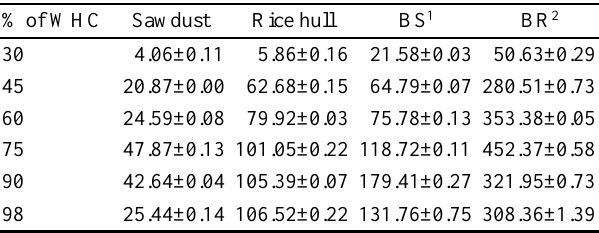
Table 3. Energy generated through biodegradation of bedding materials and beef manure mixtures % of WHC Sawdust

* * *

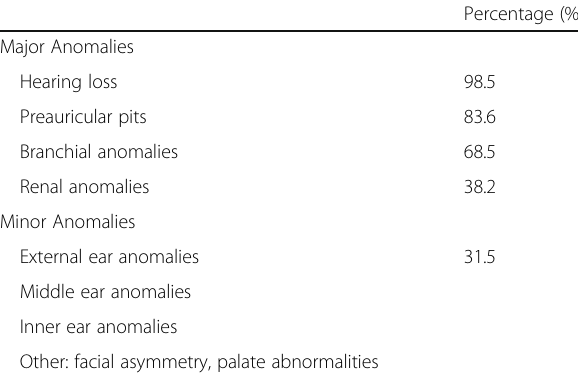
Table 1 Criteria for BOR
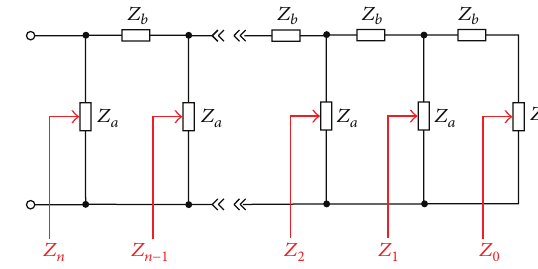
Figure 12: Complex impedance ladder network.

==

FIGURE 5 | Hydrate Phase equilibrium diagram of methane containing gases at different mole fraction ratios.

> _Task details_
Only lines of the material that contain the word "Table" belong in the answer; copy each one.

> _Written solution_
Table 3. Energy generated through biodegradation of bedding materials and beef manure mixtures % of WHC Sawdust
Table 1 Criteria for BOR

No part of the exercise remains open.